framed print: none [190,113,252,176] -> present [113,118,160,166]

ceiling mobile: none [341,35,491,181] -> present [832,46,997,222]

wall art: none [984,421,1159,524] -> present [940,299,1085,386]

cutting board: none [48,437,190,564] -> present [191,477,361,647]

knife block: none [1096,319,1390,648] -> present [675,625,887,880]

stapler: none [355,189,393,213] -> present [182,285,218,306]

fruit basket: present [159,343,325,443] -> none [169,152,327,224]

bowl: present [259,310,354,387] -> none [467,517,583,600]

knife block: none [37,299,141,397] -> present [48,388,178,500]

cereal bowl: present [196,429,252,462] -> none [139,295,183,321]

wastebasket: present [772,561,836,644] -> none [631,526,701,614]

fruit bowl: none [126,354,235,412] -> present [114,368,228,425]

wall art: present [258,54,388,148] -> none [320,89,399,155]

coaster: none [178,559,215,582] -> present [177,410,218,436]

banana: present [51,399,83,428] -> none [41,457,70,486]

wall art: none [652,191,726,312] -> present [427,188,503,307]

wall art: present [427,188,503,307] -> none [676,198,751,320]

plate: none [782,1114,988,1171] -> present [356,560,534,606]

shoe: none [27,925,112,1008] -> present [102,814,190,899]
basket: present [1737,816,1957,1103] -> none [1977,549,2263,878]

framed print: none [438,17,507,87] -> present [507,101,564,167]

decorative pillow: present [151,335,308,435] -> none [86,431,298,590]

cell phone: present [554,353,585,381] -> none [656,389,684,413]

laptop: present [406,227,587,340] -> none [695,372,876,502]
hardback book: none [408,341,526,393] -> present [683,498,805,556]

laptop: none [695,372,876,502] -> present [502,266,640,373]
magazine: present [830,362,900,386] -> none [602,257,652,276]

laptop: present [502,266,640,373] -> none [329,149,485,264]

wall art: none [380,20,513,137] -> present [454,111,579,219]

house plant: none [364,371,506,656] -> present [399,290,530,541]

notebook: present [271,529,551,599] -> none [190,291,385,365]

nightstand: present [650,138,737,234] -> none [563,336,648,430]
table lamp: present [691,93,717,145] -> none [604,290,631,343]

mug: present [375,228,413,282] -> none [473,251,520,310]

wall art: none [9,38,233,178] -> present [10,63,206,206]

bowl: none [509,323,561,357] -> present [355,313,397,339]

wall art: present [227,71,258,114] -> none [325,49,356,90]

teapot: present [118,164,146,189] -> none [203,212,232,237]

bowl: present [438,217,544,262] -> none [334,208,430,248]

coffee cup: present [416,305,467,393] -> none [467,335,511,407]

------

▶ **WHAT IS NEEDED**: Would you please show every line of the material above that includes the string "framed"?

▶ **RESULT**:
framed print: none [190,113,252,176] -> present [113,118,160,166]
framed print: none [438,17,507,87] -> present [507,101,564,167]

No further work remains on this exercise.